__Request__:
Copy every text line of the rows below character for character and leave out the pictures.

__Exercise data__:
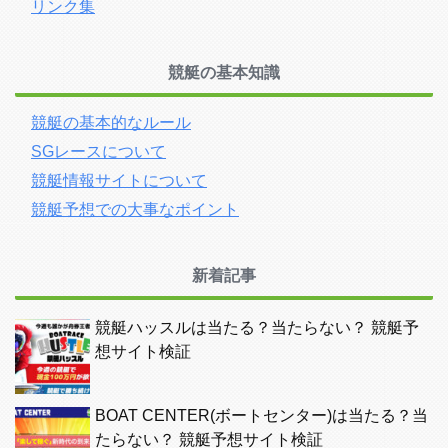
リンク集
競艇の基本知識
競艇の基本的なルール
SGレースについて
競艇情報サイトについて
競艇予想での大事なポイント
新着記事
競艇ハッスルは当たる？当たらない？ 競艇予
想サイト検証
BOAT CENTER(ボートセンター)は当たる？当
たらない？ 競艇予想サイト検証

__Exercise response__:
リンク集
競艇の基本知識
競艇の基本的なルール
SGレースについて
競艇情報サイトについて
競艇予想での大事なポイント
新着記事
競艇ハッスルは当たる？当たらない？ 競艇予
想サイト検証
BOAT CENTER(ボートセンター)は当たる？当
たらない？ 競艇予想サイト検証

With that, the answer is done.